* What the task requires
Which lines in the listing below contain the string "Mouro"? Report each of them in full, and treat uppercase and lowercase letters as different.

※ ※ ※

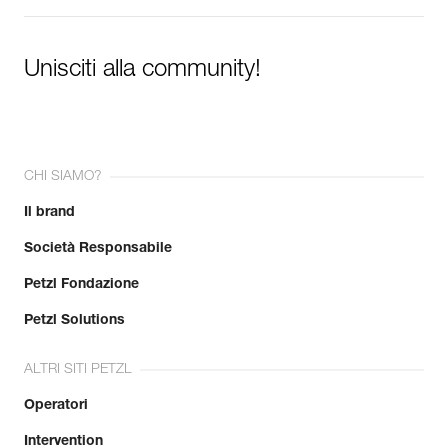
Unisciti alla community!
CHI SIAMO?
Il brand
Società Responsabile
Petzl Fondazione
Petzl Solutions
ALTRI SITI PETZL
Operatori
Intervention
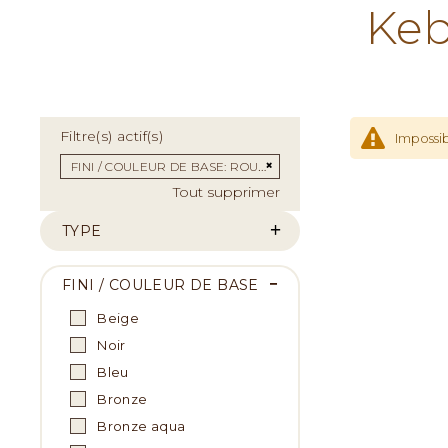
Keb
Filtre(s) actif(s)
Impossib
Supprimer cet Élément
FINI / COULEUR DE BASE
ROUGE
Tout supprimer
TYPE
FINI / COULEUR DE BASE
Beige
Noir
Bleu
Bronze
Bronze aqua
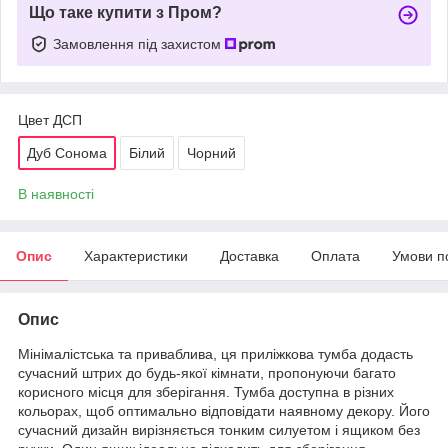
Що таке купити з Пром?
Замовлення під захистом
Цвет ДСП
Дуб Сонома
Білий
Чорний
В наявності
Опис
Характеристики
Доставка
Оплата
Умови п
Опис
Мінімалістська та приваблива, ця приліжкова тумба додасть
сучасний штрих до будь-якої кімнати, пропонуючи багато
корисного місця для зберігання. Тумба доступна в різних
кольорах, щоб оптимально відповідати наявному декору. Його
сучасний дизайн вирізняється тонким силуетом і ящиком без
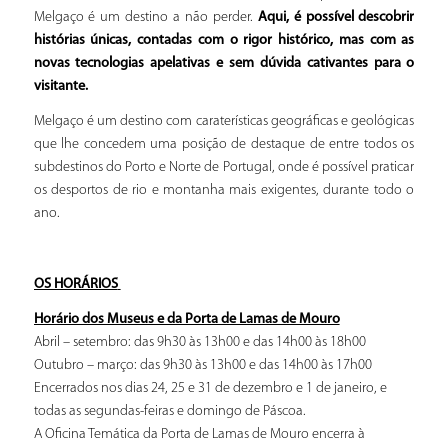
Melgaço é um destino a não perder.
Aqui, é possível descobrir
histórias únicas, contadas com o rigor histórico, mas com as
novas tecnologias apelativas e sem dúvida cativantes para o
visitante.
Melgaço é um destino com caraterísticas geográficas e geológicas
que lhe concedem uma posição de destaque de entre todos os
subdestinos do Porto e Norte de Portugal, onde é possível praticar
os desportos de rio e montanha mais exigentes, durante todo o
ano.
OS HORÁRIOS
Horário dos Museus e da Porta de Lamas de Mouro
Abril – setembro: das 9h30 às 13h00 e das 14h00 às 18h00
Outubro – março: das 9h30 às 13h00 e das 14h00 às 17h00
Encerrados nos dias 24, 25 e 31 de dezembro e 1 de janeiro, e
todas as segundas-feiras e domingo de Páscoa.
A Oficina Temática da Porta de Lamas de Mouro encerra à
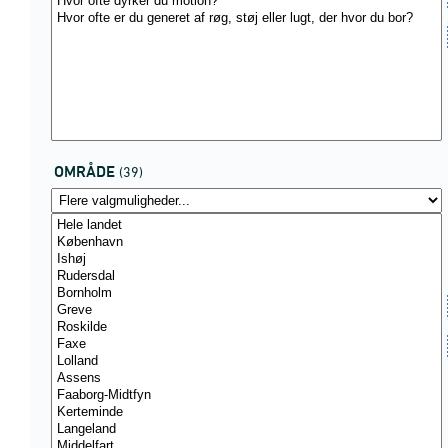
OMRÅDE
(39)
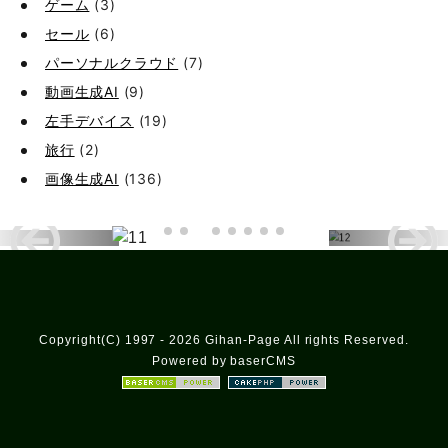
ゲーム
(3)
セール
(6)
パーソナルクラウド
(7)
動画生成AI
(9)
左手デバイス
(19)
旅行
(2)
画像生成AI
(136)
Copyright(C) 1997 - 2026 Gihan-Page All rights Reserved.
Powered by baserCMS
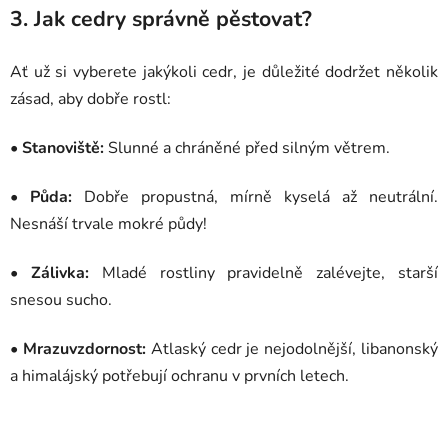
3. Jak cedry správně pěstovat?
Ať už si vyberete jakýkoli cedr, je důležité dodržet několik
zásad, aby dobře rostl:
• Stanoviště:
Slunné a chráněné před silným větrem.
• Půda:
Dobře propustná, mírně kyselá až neutrální.
Nesnáší trvale mokré půdy!
• Zálivka:
Mladé rostliny pravidelně zalévejte, starší
snesou sucho.
• Mrazuvzdornost:
Atlaský cedr je nejodolnější, libanonský
a himalájský potřebují ochranu v prvních letech.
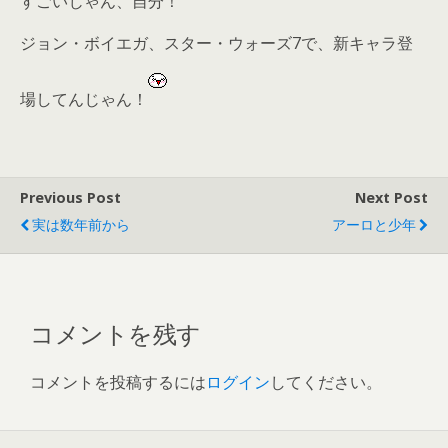
すごいじゃん、自分！
ジョン・ボイエガ、スター・ウォーズ7で、新キャラ登
場してんじゃん！
Previous Post
Next Post
実は数年前から
アーロと少年
コメントを残す
コメントを投稿するには
ログイン
してください。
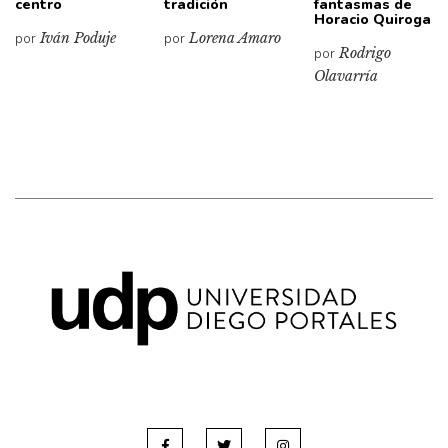
centro
tradición
fantasmas de
Horacio Quiroga
por
Iván Poduje
por
Lorena Amaro
por
Rodrigo
Olavarría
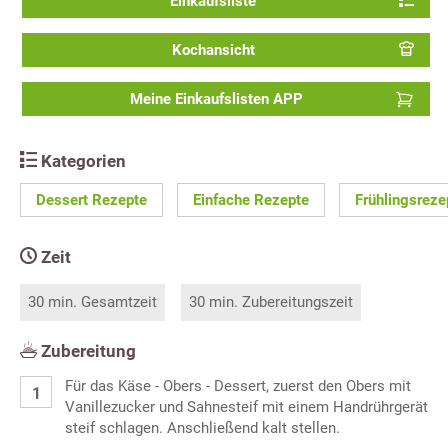
Einkaufsliste
Kochansicht
Meine Einkaufslisten APP
Kategorien
Dessert Rezepte
Einfache Rezepte
Frühlingsreze
Zeit
30 min. Gesamtzeit
30 min. Zubereitungszeit
Zubereitung
Für das Käse - Obers - Dessert, zuerst den Obers mit
Vanillezucker und Sahnesteif mit einem Handrührgerät
steif schlagen. Anschließend kalt stellen.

※ ※ ※

* Reply
Horário dos Museus e da Porta de Lamas de Mouro
A Oficina Temática da Porta de Lamas de Mouro encerra à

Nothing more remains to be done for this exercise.